I spent the past year abroad as a Thomas J. Watson Fellow, living in five different countries to see how the design of cities made space for residents to identify with their streets and neighborhoods, and also to see where there was a disconnect that made urban residents feel far away from the places where they lived. This past weekend, I traveled to Appleton, Wisconsin to meet the other thirty-nine 2011-2012 fellows. Throughout the year, I had wondered about their projects, and about how they were doing as they managed and reconsidered their questions about international gay rights, approaches to fiber art or the cultural implications of fashion. Sharing space with the fellows brought home the idea that each of us has spent the whole year looking and in so doing, we’ve learned both how to look and that the maintenance of the state of looking is its own point of completion.
One of the fellows, whose project focused on relationships between science and spirituality in the Middle East, said that what she learned on her Watson year was that she was most interested in the critical thinking that came with asking questions of how systems operate and fit together, how two opposing ideas can both hold truth, and how it becomes possible for one person to disagree with someone else’s conclusion, but to respect the process by which they came to it. She said that she arrived at a place where to be comfortable in a constant state of asking questions was an end in itself, which she found both liberating and challenging.
I continued to think about a commitment to process as a point of arrival as I spent parts of the weekend talking about my experience as an openly and visibly transgender Watson Fellow. In some respects my Watson year was singular, because I viewed everything I saw with an awareness of myself as a trans-bodied researcher. In many respects, however, the fact that I understood my body to be a possible point of contention in contexts where I could not necessarily navigate the culture, particularly in the ten weeks I spent living in Ecuador, was common among the experiences of many of the Fellows. In the situations on my Watson year where I felt especially comfortable, it was because someone in the community had made it clear that they were an active ally, that they supported my inquiry-based approach to living, as well as my state of being trans, whether or not we ever talked about it, which in turn enabled us to move beyond my gender and to engage as individuals sharing a room or a park bench or a Tuesday morning.

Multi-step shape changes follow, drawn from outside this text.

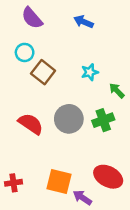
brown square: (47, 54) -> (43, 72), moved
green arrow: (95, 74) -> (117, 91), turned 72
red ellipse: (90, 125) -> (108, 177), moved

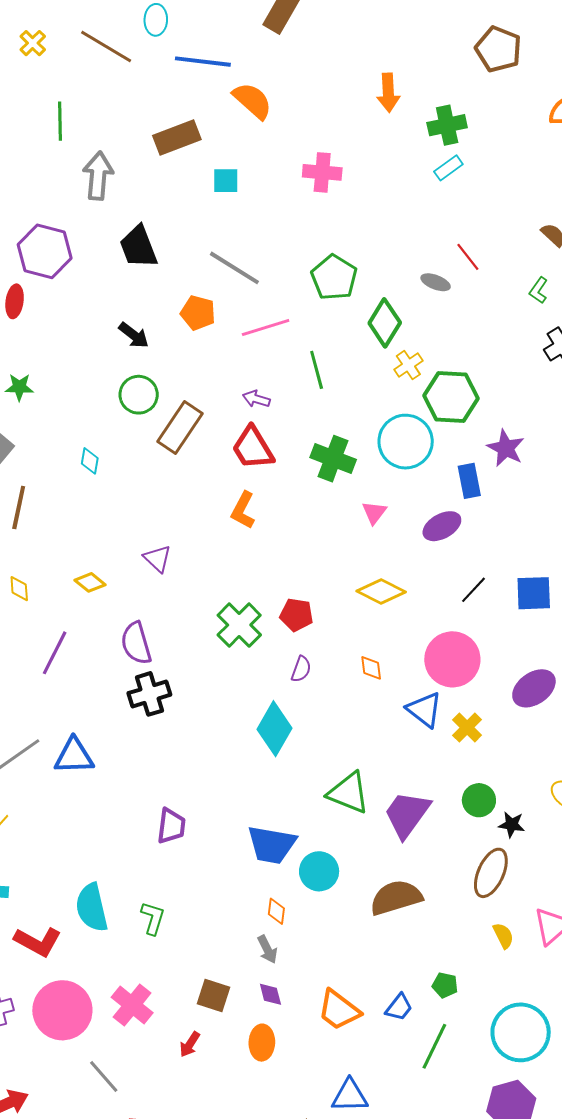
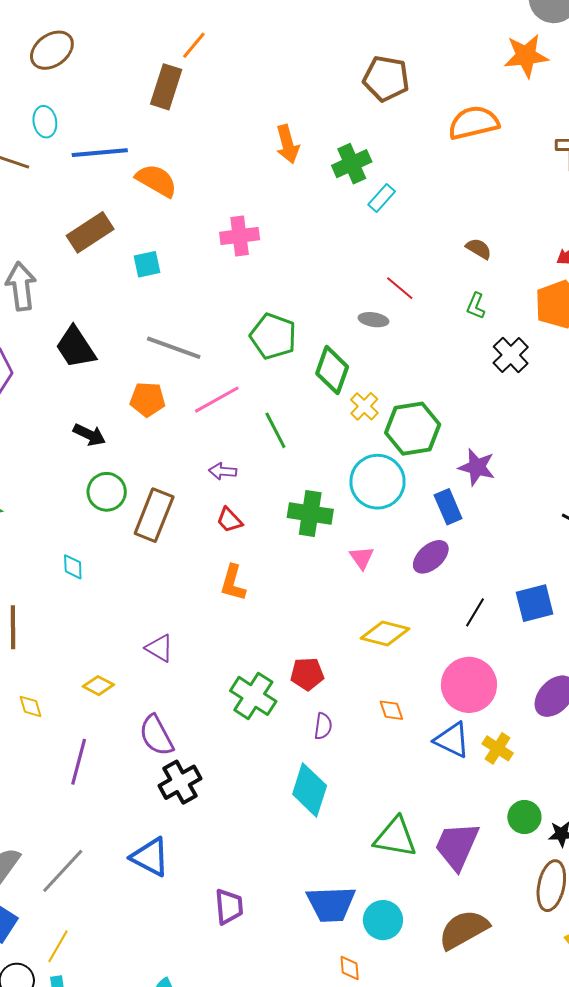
cyan rectangle: (448, 168) -> (382, 198), moved
red trapezoid: (253, 448) -> (229, 520), size x0.6
blue triangle: (74, 756) -> (150, 857), moved, turned 42

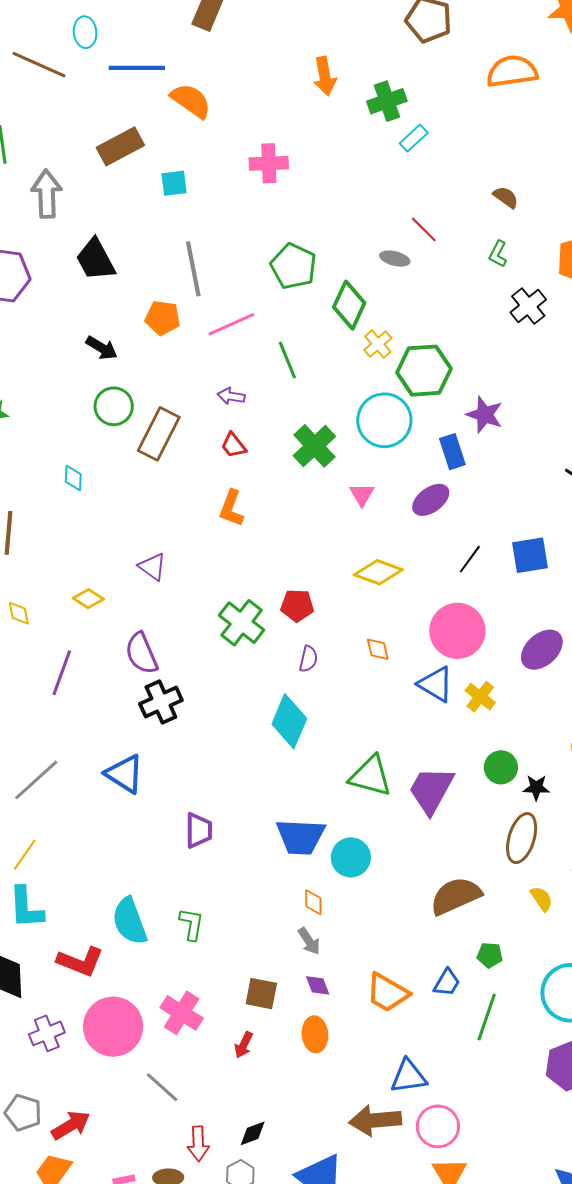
gray line: (174, 348) -> (193, 269), turned 54
green cross: (310, 513) -> (314, 446), turned 33
brown semicircle: (464, 930) -> (456, 896), moved

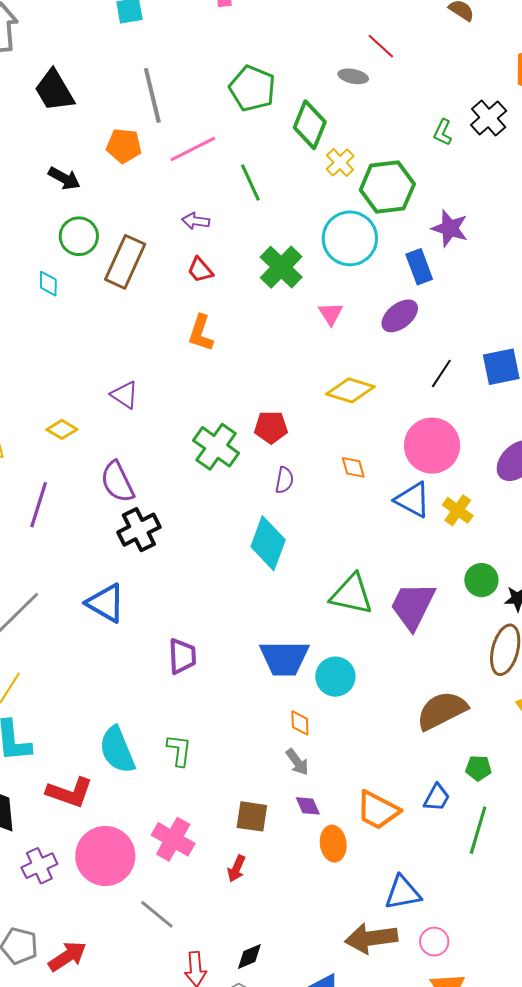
green L-shape: (498, 254) -> (443, 132), moved
cyan diamond: (73, 478) -> (48, 284), moved
orange ellipse: (315, 1034) -> (333, 844), moved
pink circle: (438, 1126) -> (434, 942), size x0.7

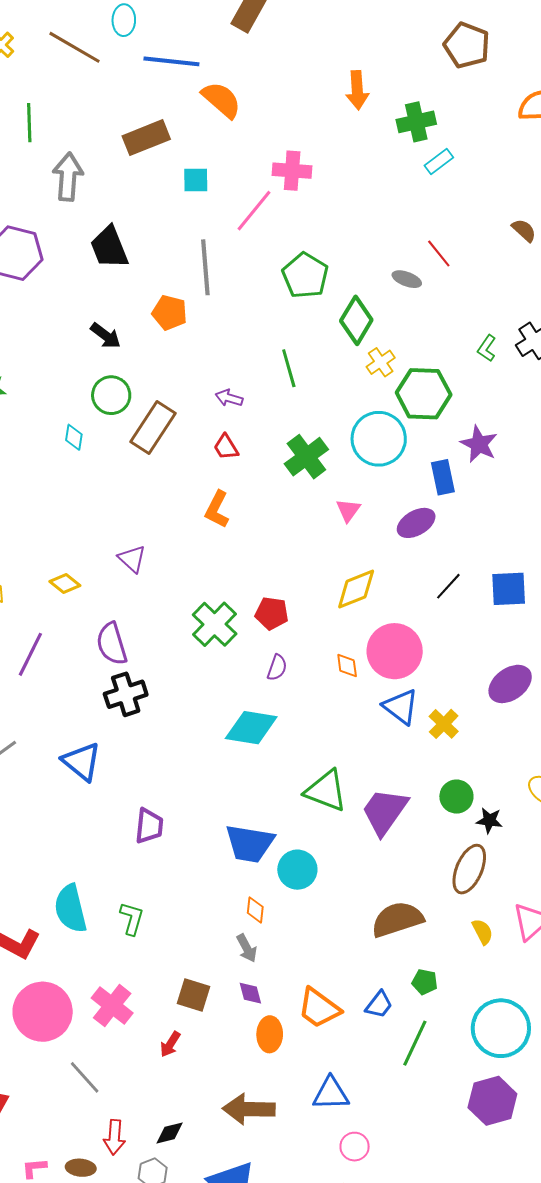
pink line: (193, 149) -> (254, 211), moved, turned -33
yellow diamond: (350, 390) -> (356, 589), turned -48
pink circle: (432, 446) -> (395, 651), moved
cyan diamond: (268, 543) -> (251, 728), turned 70
brown arrow: (371, 938) -> (249, 1109), moved

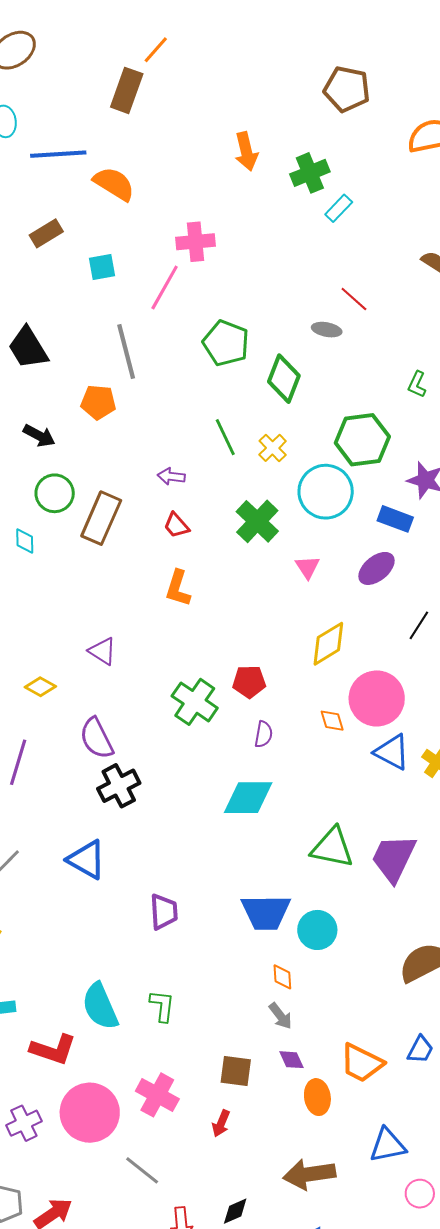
brown rectangle: (146, 138) -> (46, 233), size x0.7
yellow cross: (381, 362) -> (273, 448), moved
blue rectangle: (443, 477) -> (395, 519), turned -48

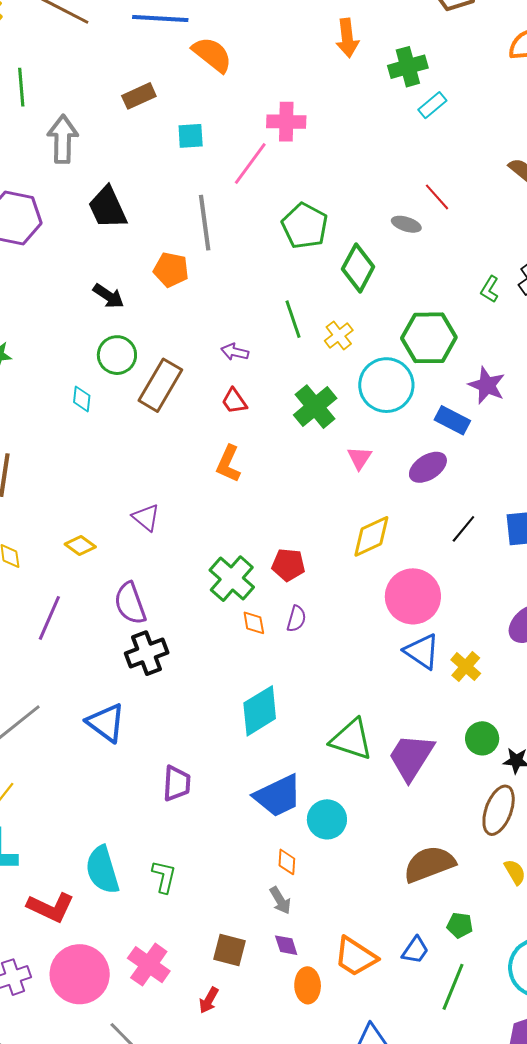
orange diamond: (332, 721) -> (254, 623), moved
cyan diamond: (248, 798) -> (260, 711), moved, turned -38
blue trapezoid: (266, 912) -> (278, 796), turned -32

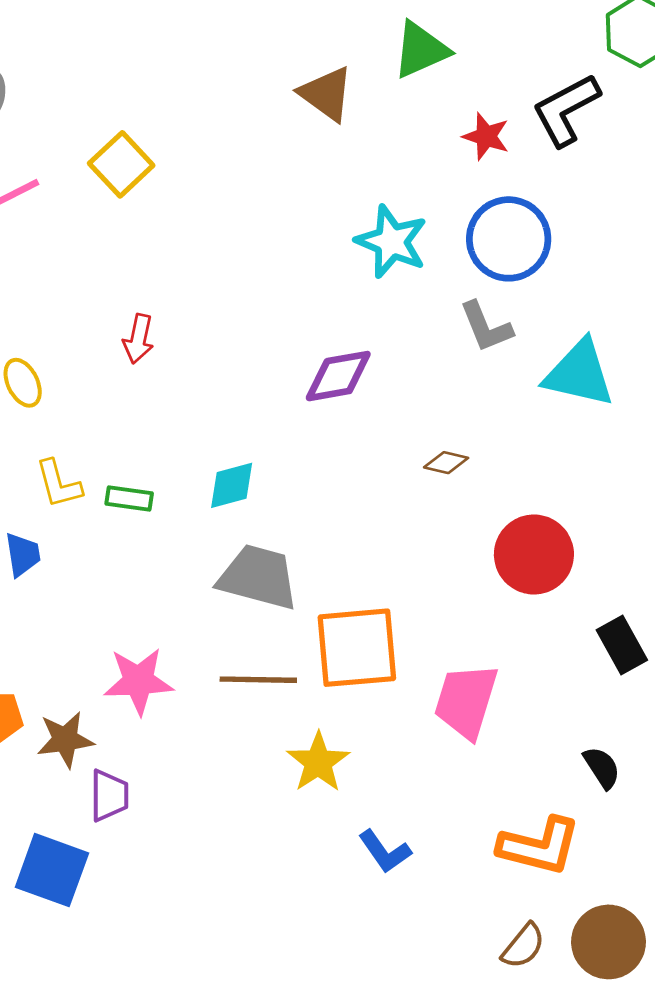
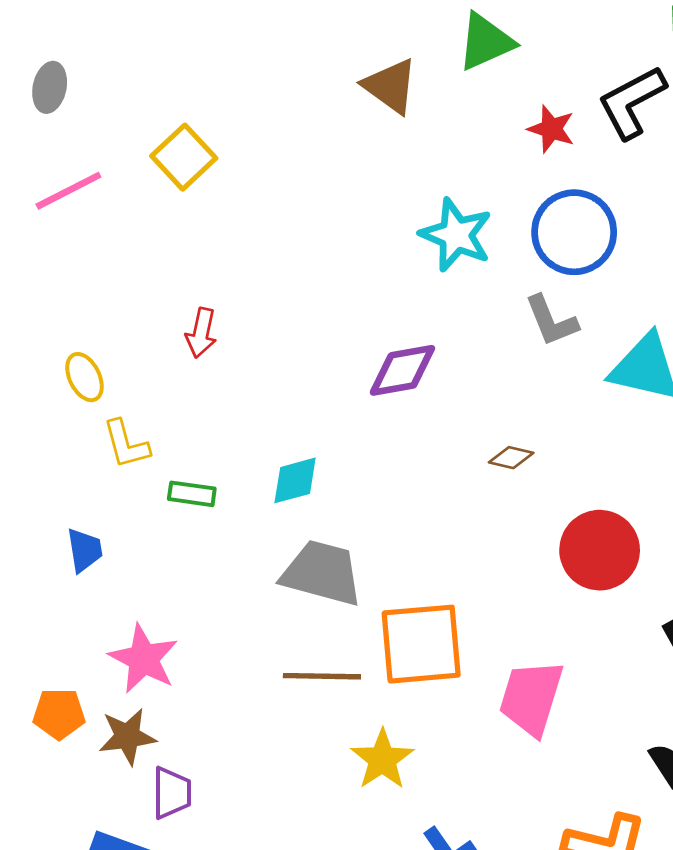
yellow L-shape: (59, 484) -> (126, 444), moved
pink star: (138, 681) -> (144, 659), moved, turned 30

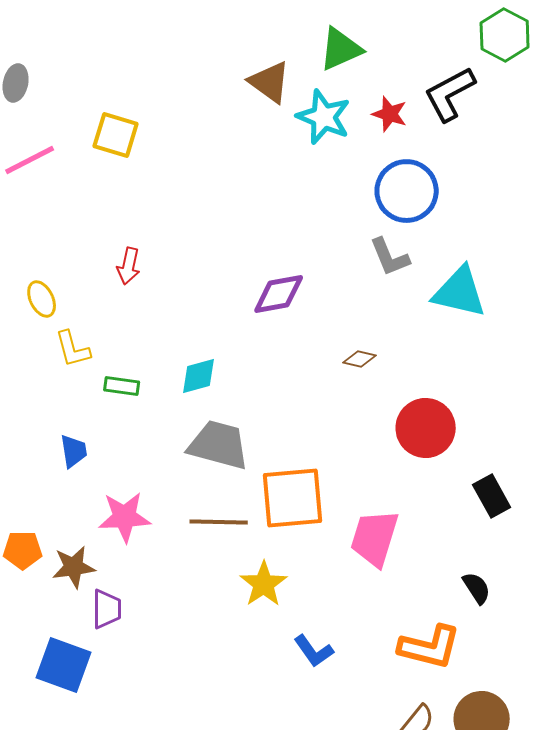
yellow square: (184, 157) -> (116, 135), turned -30
cyan star: (456, 235) -> (324, 117), moved
blue trapezoid: (85, 550) -> (74, 451), moved
pink star: (144, 659) -> (125, 517), moved, turned -30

What distinguished active allyship for me was that instead of being told that it’s okay that I’m trans and that I’m supported in my trans experience, an active ally made an effort to show me that they were interested in engaging with me holistically. In cases of passive allyship, often what was construed as support felt like it was turned on its head, the acceptance of my transness becoming a badge of progressivism instead of the means of engaging with another individual. With an active ally, there was space to talk about the questions I had, or the questions they had, about gender or about anything. There was a commitment to asking, to wondering, and to co-generative support as an end in itself.
In coming out eight years ago, the people in my community who made me most comfortable were those who communicated not only that they supported the fact that I was transgender, but that they supported my ongoing exploration not as a temporary process of deciphering my queerness but as a continued deciphering of my humanness. Where passive allyship was static, ie: “I support you as you are,” active allies provided dynamic supported and expected it in return.
We learn from our allies what kinds of questions we have the space to ask, and, as a result, what kinds of questions we are willing to ask of ourselves. The language of “coming out” implies a point of completion, but it doesn’t account for the evolution of our identities, something that’s just as daunting, and just as essential as coming out itself, and which requires as strong of an ally as does coming to terms with being queer. This may require a shift in how we see allyship, and even in how we see our own process of self-development: less as a series of sequential arrivals and more as an arrival in its own right, embedded in a commitment to ongoing inquiry.